In Ethan’s case, his publicity machine – ahem, team – seems bent on convincing us that he’s “just a normal kid”, who “plays videogames until they call his name and he runs on stage”, who loves his parents and school and his friends, etc. etc. Yep, pretty normal – except for the part about appearing on Good Morning America and recording albums and writing film scores and meeting Elton John. Where is this headed? Lindsay Lohan was a pretty cute kid, too. So was Gary Coleman. And the Brady Bunch kids, many of whom battled drugs and alcohol and depression through their adult years. Show business is notoriously hard on child stars. (Macauley Culkin, anyone? Miley Cyrus? Cory Haim? The list goes on.) Which could be why Bortnick’s public persona stresses his “everyday kid” side (apart from the Guinness World Record thing, of course). I have a feeling the adults behind him want to assure us that he’s above corruption. No doubt they want to believe it themselves, as anyone whose train is hitched to this star stands to make out big.

I’m not predicting that early stardom will hinder his growth into healthy adulthood, and I’m not wishing for that. But is that even the point? Isn’t the bigger issue this matter of him achieving super-stardom on levels that are absolutely inaccessible to 11-year-olds? I mean, the kid’s got talent. And he can play Vegas and with Beyonce and on Oprah…but should he? When does kid-sized exuberance  cross over into adult-sized ambition, reaching the point where it’s ripe for exploitation and no longer about him?

Because the kid’s got talent; but it’s his talent. And with that comes the right to say no, something that’s very hard to do when sponsors and venues and promoters and fans are depending on you for output. Even if Team Bortnick is somehow able to keep him above the pressure and away from the business end of things, the fact remains that him producing and continuing to produce is the key to the whole enterprise. And that’s a little scary.

Just yesterday on ESPN, Sportscenter was showing clips of a nine-year-old girl who is dominating her (mostly all-boy) tackle football league in Utah. But...why? What is it in us that holds almost morbid fascination for extraordinary ability in kids? If this is an instinct (because “dog bites man” isn’t news, but “man bites dog” is), fine. But why must we publicize it? Because before we know it, USC will be recruiting her and we’ll all be locked into a decade-long reality TV-fest of “Sam’s Road to the Heisman”. Unbelievable.

Individual agency – the ability to exercise self-direction and be acknowledged as an autonomous being – presupposes choices. If kids aren’t able to say no, either because they aren’t given permission to, or because no is actually impossible, then we as adults aren't respecting them and we aren't taking them seriously. They’re not living lives so much as they are living out scripts dictated to them by grownups.
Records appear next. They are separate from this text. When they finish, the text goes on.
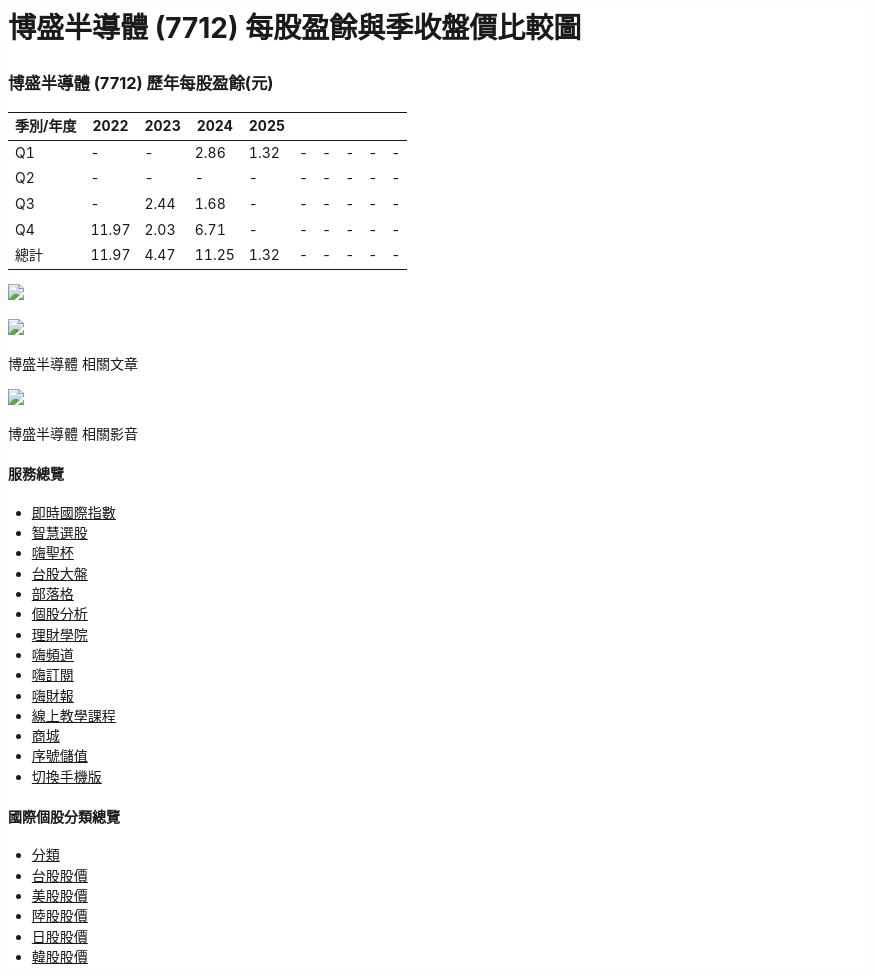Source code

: # 博盛半導體 (7712) 每股盈餘與季收盤價比較圖

### 博盛半導體 (7712) 歷年每股盈餘(元)

| 季別/年度 | 2022 | 2023 | 2024 | 2025 |  |  |  |  |  |
| --- | --- | --- | --- | --- | --- | --- | --- | --- | --- |
| Q1 | - | - | 2.86 | 1.32 | - | - | - | - | - |
| Q2 | - | - | - | - | - | - | - | - | - |
| Q3 | - | 2.44 | 1.68 | - | - | - | - | - | - |
| Q4 | 11.97 | 2.03 | 6.71 | - | - | - | - | - | - |
| 總計 | 11.97 | 4.47 | 11.25 | 1.32 | - | - | - | - | - |

[![](https://histock.tw/images/ad/20250327_A.jpg)](https://www.books.com.tw/products/0011016500?loc=P_0005_008)

![](https://histock.tw/images/2017e/stock/mark5.png)

博盛半導體 相關文章

![](https://histock.tw/images/2017e/stock/mark5.png)

博盛半導體 相關影音

#### 服務總覽

* [即時國際指數](/國際股市)
* [智慧選股](/智慧選股)
* [嗨聖杯](/market)
* [台股大盤](/台股大盤)
* [部落格](/blogger.aspx)
* [個股分析](/stock/2330)
* [理財學院](/school)
* [嗨頻道](/talk/live.aspx)
* [嗨訂閱](/event/main.aspx)
* [嗨財報](/stock/2330/財務報表)
* [線上教學課程](/eclass.aspx)
* [商城](/mall)
* [序號儲值](/mysn)
* [切換手機版](javascript:__doPostBack('ctl00$footer20171$btnIsUseMobile',''))

#### 國際個股分類總覽

* [分類](/global/marketclassall.aspx)
* [台股股價](/twstock "台灣股市股價/行情/報價查詢")
* [美股股價](/usstock "美國股市股價/行情/報價查詢")
* [陸股股價](/szstock "大陸股市股價/行情/報價查詢")
* [日股股價](/jpstock "日本股市股價/行情/報價查詢")
* [韓股股價](/krstock "韓國股市股價/行情/報價查詢")
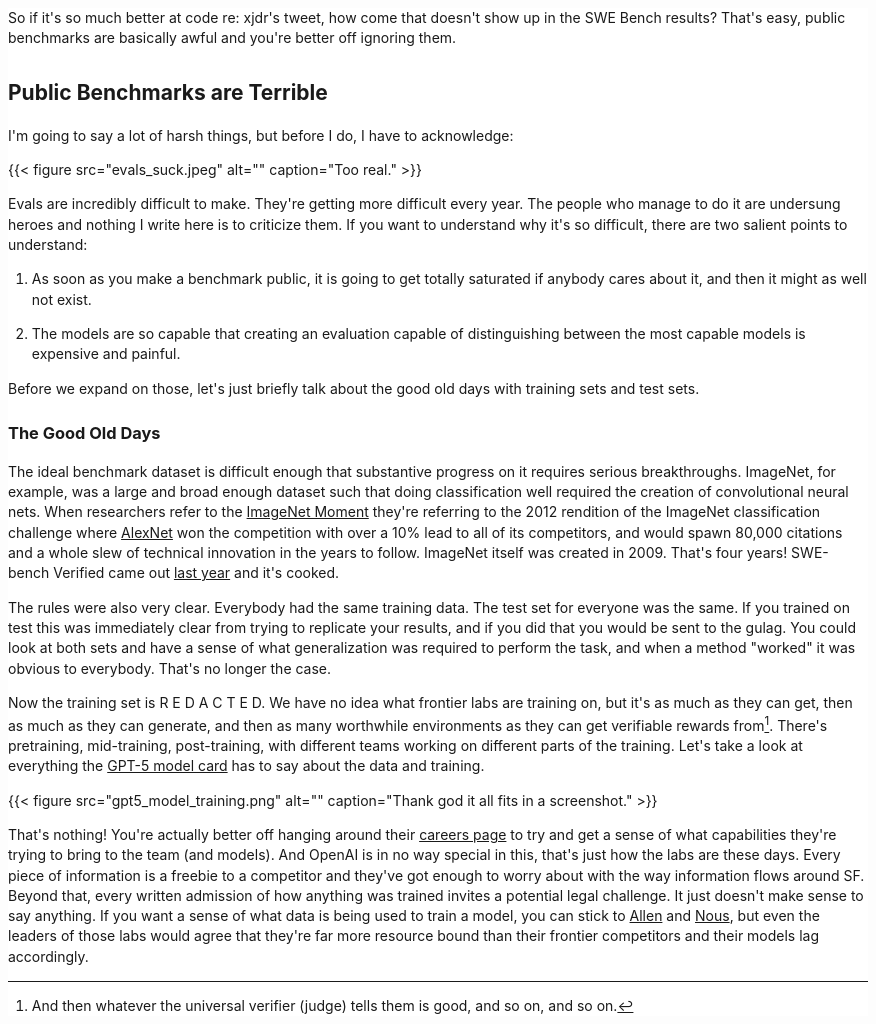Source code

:So if it's so much better at code re: xjdr's tweet, how come that doesn't show up in the SWE Bench results? That's easy, public benchmarks are basically awful and you're better off ignoring them.

## Public Benchmarks are Terrible

I'm going to say a lot of harsh things, but before I do, I have to acknowledge: 

{{< figure src="evals_suck.jpeg" alt="" caption="Too real." >}}

Evals are incredibly difficult to make. They're getting more difficult every year. The people who manage to do it are undersung heroes and nothing I write here is to criticize them. If you want to understand why it's so difficult, there are two salient points to understand:

1. As soon as you make a benchmark public, it is going to get totally saturated if anybody cares about it, and then it might as well not exist.

2. The models are so capable that creating an evaluation capable of distinguishing between the most capable models is expensive and painful.

Before we expand on those, let's just briefly talk about the good old days with training sets and test sets. 

### The Good Old Days

The ideal benchmark dataset is difficult enough that substantive progress on it requires serious breakthroughs. ImageNet, for example, was a large and broad enough dataset such that doing classification well required the creation of convolutional neural nets. When researchers refer to the [ImageNet Moment](https://image-net.org/challenges/LSVRC/2012/) they're referring to the 2012 rendition of the ImageNet classification challenge where [AlexNet](https://en.wikipedia.org/wiki/AlexNet) won the competition with over a 10% lead to all of its competitors, and would spawn 80,000 citations and a whole slew of technical innovation in the years to follow. ImageNet itself was created in 2009. That's four years! SWE-bench Verified came out [last year](https://openai.com/index/introducing-swe-bench-verified/) and it's cooked.

The rules were also very clear. Everybody had the same training data. The test set for everyone was the same. If you trained on test this was immediately clear from trying to replicate your results, and if you did that you would be sent to the gulag. You could look at both sets and have a sense of what generalization was required to perform the task, and when a method "worked" it was obvious to everybody. That's no longer the case.

Now the training set is R E D A C T E D. We have no idea what frontier labs are training on, but it's as much as they can get, then as much as they can generate, and then as many worthwhile environments as they can get verifiable rewards from[^3]. There's pretraining, mid-training, post-training, with different teams working on different parts of the training. Let's take a look at everything the [GPT-5 model card](https://cdn.openai.com/pdf/8124a3ce-ab78-4f06-96eb-49ea29ffb52f/gpt5-system-card-aug7.pdf) has to say about the data and training. 

{{< figure src="gpt5_model_training.png" alt="" caption="Thank god it all fits in a screenshot." >}}


That's nothing! You're actually better off hanging around their [careers page](https://openai.com/careers/) to try and get a sense of what capabilities they're trying to bring to the team (and models). And OpenAI is in no way special in this, that's just how the labs are these days. Every piece of information is a freebie to a competitor and they've got enough to worry about with the way information flows around SF. Beyond that, every written admission of how anything was trained invites a potential legal challenge. It just doesn't make sense to say anything. If you want a sense of what data is being used to train a model, you can stick to [Allen](https://allenai.org/) and [Nous](https://nousresearch.com/), but even the leaders of those labs would agree that they're far more resource bound than their frontier competitors and their models lag accordingly. 


[^1]: His language was a bit more severe and quite a bit funnier, but it's bad form to directly quote Signal GCs. 
[^2]: In fairness this probably also has a lot to do with the model routing, which was apparently [broken](https://x.com/tszzl/status/1954325217087754278) on day one. 
[^3]: And then whatever the universal verifier (judge) tells them is good, and so on, and so on.
[^4]: And usurped MMLU as the bar chart people look at before they tweet whether the model is good or not.
[^5]: The only area where this is spiky in my personal experiences is cybersecurity evals, where the incentives seem to shift to desiring to look non-threatening and not worth legislating. Sometimes I look at results on stuff I run and the output of frontier labs and assume they're tying the model's hands behind their back and leaving them a python 2 interpreter, bash, and some duct-tape so they can report the models are still only kind-of-okay at CTFs. Trust me, they're really quite remarkable.
[^6]: Personally I think you _can_ trust people on Twitter, if you respect their work and they have a high track record of integrity. That said, if you're not on Twitter for way-too-many hours a day you may not have that. And there are plenty of respectable, professional looking grifters with an insane follower-count who speak very authoritatively on how some job is just about to get automated into oblivion. As shorthand, if they're selling a course and appear in any way similar to a drop-shipping entrepreneur you can safely ignore them. 
[^7]: Or series A/acquisition if you're not.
What if Ethan said no? Unlikely as it is, what if tomorrow he decided all the concerts, all the fundraising, all the recording were over, and he was done? Could he just go outside and play? No doubt some people would answer, “But kids need to be taught to keep commitments – that’s part of being a responsible grown up.” Yes, they need to keep their commitments – the ones they make and choose. Force your kid to play out the football season? You bet – assuming they knew what they were getting into at the start and freely chose it. Make them persevere through music lessons or other challenging skill-based activities? Up to a certain level of proficiency, sure.
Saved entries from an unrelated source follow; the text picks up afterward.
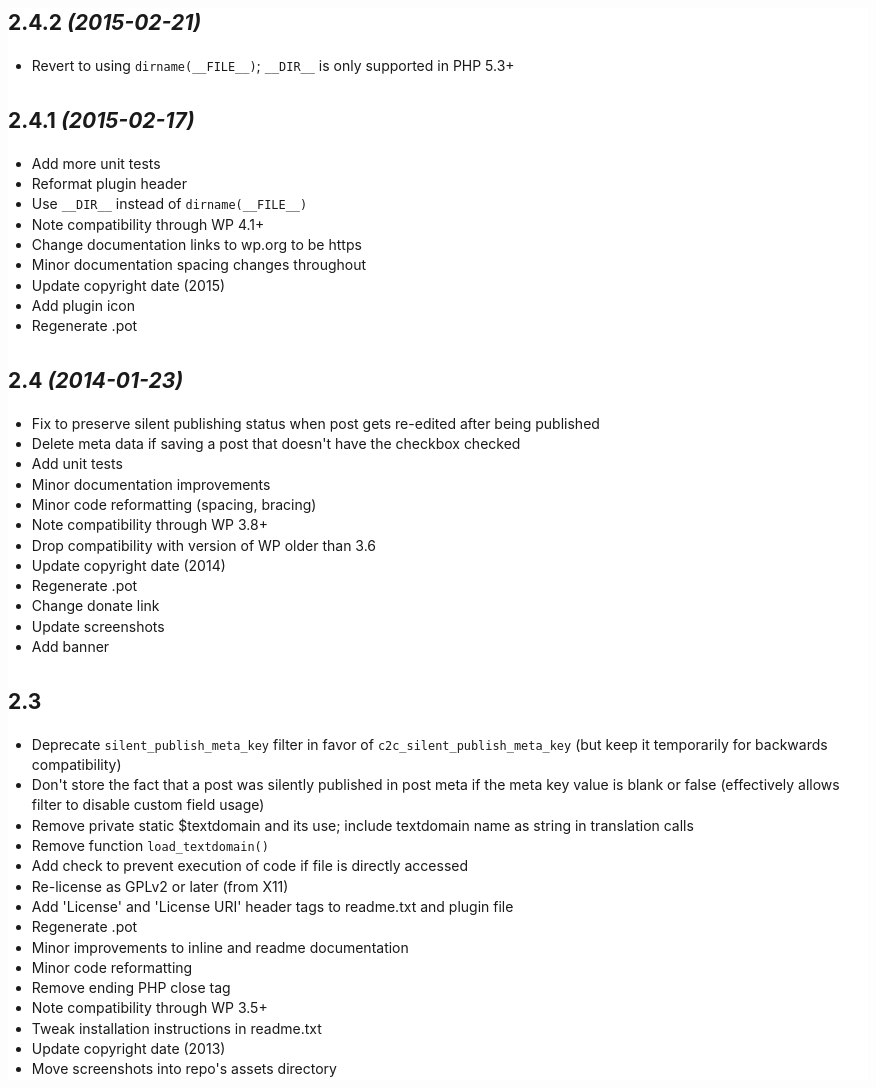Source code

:## 2.4.2 _(2015-02-21)_
* Revert to using `dirname(__FILE__)`; `__DIR__` is only supported in PHP 5.3+

## 2.4.1 _(2015-02-17)_
* Add more unit tests
* Reformat plugin header
* Use `__DIR__` instead of `dirname(__FILE__)`
* Note compatibility through WP 4.1+
* Change documentation links to wp.org to be https
* Minor documentation spacing changes throughout
* Update copyright date (2015)
* Add plugin icon
* Regenerate .pot

## 2.4 _(2014-01-23)_
* Fix to preserve silent publishing status when post gets re-edited after being published
* Delete meta data if saving a post that doesn't have the checkbox checked
* Add unit tests
* Minor documentation improvements
* Minor code reformatting (spacing, bracing)
* Note compatibility through WP 3.8+
* Drop compatibility with version of WP older than 3.6
* Update copyright date (2014)
* Regenerate .pot
* Change donate link
* Update screenshots
* Add banner

## 2.3
* Deprecate `silent_publish_meta_key` filter in favor of `c2c_silent_publish_meta_key` (but keep it temporarily for backwards compatibility)
* Don't store the fact that a post was silently published in post meta if the meta key value is blank or false
	(effectively allows filter to disable custom field usage)
* Remove private static $textdomain and its use; include textdomain name as string in translation calls
* Remove function `load_textdomain()`
* Add check to prevent execution of code if file is directly accessed
* Re-license as GPLv2 or later (from X11)
* Add 'License' and 'License URI' header tags to readme.txt and plugin file
* Regenerate .pot
* Minor improvements to inline and readme documentation
* Minor code reformatting
* Remove ending PHP close tag
* Note compatibility through WP 3.5+
* Tweak installation instructions in readme.txt
* Update copyright date (2013)
* Move screenshots into repo's assets directory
But kids need exposure to lots of different activities. They need to try lots of things, some of which they’ll excel at and others of which they won’t. And since time is limited, that means they need to have the freedom to stop doing some things in order to take up other things. Because it’s not likely that, like Ethan Bortnick, they’ll sit down at the piano at age 3 and play Mozart by ear, launching them on a fast track to fame. Come to think of it, thank God for that.